Over the past 100 years, it was thought that Ethiopia's lions were long gone. However, wildlife conservationists have now announced the "ground-breaking discovery" of over 100 lions living in the country.

The Born Free Foundation has said that a team of researchers from Oxford University’s Wildlife Conservation Research Unit, led by Dr. Hans Bauer, found the lost tribe of lions deep within the dry savannah of Alatash National Park, north-west Ethiopia. 


The team believes that their findings strongly suggest there will be more lions over the border in Dinder National Park, Sudan.

While they had known that this area was a “possible range” for the species based on historical records, only locals knew of their current presence. To verify the rumors, the conservationists went there to gather original and undisputable evidence of the lions' existence.

According to the report, the researchers placed camera traps near a dry river bed where they had spotted lion footprints. By the second night, their suspicions were proved to be correct after capturing numerous images of the predators.

Image credit: Wildlife Conservation Research Unit (WildCRU)


The exact numbers of this Ethiopian clan are unknown. However, the team has speculated on the size of the population. In a statement, Dr. Bauer said, “Considering the relative ease with which lion signs were observed, it is likely that they are resident throughout Alatash and Dinder. Due to limited surface water, prey densities are low, and lion densities are likely to be low, we may conservatively assume a density in the range of one to two lions per 100 kilometers squared (38.6 miles squared). On a total surface area of about 10,000 kilometers squared (3,861 miles squared), this would mean a population of 100-200 lions for the entire ecosystem, of which 27-54 would be in Alatash.”

The natural range of lions has been declining for hundreds and hundreds of years. Through loss of habitat and poaching, it’s thought as little as 8 percent of their historical range remains.

The African lion (Panthera leo) is listed as "Vulnerable" on the IUCN Red List of Endangered Species.

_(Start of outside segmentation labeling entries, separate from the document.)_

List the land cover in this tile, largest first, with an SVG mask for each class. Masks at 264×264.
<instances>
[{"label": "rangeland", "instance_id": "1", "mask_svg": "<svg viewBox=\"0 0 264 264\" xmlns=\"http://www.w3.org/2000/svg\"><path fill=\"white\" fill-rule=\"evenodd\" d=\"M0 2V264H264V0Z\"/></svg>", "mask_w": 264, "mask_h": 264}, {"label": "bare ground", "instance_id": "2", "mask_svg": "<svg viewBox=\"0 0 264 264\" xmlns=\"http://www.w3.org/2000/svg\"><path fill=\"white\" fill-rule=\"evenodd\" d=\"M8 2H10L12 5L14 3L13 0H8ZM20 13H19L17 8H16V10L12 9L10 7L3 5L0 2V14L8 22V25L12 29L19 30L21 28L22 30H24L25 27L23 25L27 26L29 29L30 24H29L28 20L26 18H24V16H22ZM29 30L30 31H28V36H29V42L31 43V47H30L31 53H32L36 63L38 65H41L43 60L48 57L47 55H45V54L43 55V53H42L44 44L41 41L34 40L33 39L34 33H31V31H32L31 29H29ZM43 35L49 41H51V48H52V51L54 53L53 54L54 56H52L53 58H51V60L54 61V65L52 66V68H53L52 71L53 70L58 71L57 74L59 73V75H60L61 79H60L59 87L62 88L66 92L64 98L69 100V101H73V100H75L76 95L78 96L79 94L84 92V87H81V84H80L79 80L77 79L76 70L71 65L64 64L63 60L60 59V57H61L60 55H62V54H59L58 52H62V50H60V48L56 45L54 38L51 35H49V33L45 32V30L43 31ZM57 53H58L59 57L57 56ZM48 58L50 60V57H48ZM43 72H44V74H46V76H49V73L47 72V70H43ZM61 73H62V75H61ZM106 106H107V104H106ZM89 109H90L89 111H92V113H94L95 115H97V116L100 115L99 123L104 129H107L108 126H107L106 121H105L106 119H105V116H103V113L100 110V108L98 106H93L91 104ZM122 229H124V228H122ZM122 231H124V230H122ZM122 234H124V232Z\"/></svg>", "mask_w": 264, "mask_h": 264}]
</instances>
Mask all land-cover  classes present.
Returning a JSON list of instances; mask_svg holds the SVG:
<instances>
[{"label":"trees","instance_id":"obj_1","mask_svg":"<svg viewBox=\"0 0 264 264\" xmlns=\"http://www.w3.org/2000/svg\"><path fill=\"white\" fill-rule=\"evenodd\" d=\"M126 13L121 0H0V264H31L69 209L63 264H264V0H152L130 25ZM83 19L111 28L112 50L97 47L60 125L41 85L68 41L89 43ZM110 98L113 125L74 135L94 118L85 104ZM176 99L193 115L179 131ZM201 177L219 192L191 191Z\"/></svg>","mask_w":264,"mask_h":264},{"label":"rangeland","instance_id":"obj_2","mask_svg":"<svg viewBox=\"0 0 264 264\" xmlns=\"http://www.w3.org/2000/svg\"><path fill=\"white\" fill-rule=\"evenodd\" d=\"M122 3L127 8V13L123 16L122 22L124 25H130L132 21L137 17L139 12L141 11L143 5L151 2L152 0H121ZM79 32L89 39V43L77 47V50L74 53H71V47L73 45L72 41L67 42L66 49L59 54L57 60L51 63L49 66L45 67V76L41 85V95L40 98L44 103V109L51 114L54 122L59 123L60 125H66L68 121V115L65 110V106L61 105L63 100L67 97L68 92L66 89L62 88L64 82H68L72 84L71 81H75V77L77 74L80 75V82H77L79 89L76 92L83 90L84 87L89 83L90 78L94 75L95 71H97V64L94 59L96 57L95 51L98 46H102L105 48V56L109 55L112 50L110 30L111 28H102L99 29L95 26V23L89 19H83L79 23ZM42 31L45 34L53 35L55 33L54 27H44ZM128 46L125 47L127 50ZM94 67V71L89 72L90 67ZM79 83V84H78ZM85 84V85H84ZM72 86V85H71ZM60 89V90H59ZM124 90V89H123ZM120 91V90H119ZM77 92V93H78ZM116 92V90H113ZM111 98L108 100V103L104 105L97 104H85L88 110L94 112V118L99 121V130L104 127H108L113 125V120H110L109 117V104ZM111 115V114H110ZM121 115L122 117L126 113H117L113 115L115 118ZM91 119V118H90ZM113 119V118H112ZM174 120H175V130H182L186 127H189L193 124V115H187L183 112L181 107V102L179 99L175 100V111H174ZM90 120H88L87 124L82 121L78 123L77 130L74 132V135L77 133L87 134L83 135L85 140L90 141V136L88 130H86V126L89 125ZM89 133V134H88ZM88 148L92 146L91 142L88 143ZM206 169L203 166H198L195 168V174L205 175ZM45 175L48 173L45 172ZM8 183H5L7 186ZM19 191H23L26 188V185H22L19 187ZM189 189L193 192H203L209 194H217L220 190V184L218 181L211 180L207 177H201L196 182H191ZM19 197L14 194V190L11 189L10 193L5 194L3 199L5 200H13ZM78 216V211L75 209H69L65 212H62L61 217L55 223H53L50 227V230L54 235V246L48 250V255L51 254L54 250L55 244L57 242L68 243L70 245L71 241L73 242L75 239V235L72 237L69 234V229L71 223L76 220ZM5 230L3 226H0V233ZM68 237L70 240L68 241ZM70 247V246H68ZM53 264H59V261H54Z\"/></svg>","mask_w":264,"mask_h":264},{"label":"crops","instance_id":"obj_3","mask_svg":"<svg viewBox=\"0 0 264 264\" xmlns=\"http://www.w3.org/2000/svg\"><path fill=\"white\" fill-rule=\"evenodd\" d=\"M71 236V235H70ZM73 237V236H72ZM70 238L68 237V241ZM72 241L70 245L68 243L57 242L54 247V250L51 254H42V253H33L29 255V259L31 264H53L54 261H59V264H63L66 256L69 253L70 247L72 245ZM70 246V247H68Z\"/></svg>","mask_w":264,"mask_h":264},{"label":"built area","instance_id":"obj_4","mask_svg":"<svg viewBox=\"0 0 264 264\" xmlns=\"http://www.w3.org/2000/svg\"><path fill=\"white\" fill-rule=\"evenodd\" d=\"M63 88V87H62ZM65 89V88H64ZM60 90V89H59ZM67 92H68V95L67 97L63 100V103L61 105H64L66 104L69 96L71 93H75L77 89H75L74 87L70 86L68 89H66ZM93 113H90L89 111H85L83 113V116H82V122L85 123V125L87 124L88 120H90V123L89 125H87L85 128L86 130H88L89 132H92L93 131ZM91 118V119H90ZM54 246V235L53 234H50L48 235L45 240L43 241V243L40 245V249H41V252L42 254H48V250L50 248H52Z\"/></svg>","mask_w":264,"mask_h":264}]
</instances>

While their populations are forecasted for more doom and gloom in the coming years, the study has provided a much-needed boost of hope for their conservation.

Born Free’s chief executive, Adam M. Roberts, also added: “The confirmation that lions persist in this area is exciting news. With lion numbers in steep decline across most of the African continent, the discovery of previously unconfirmed populations is hugely important – especially in Ethiopia, whose government is a significant conservation ally. We need to do all we can to protect these animals and the ecosystem on which they depend, along with all the other remaining lions across Africa, so we can reverse the declines and secure their future.”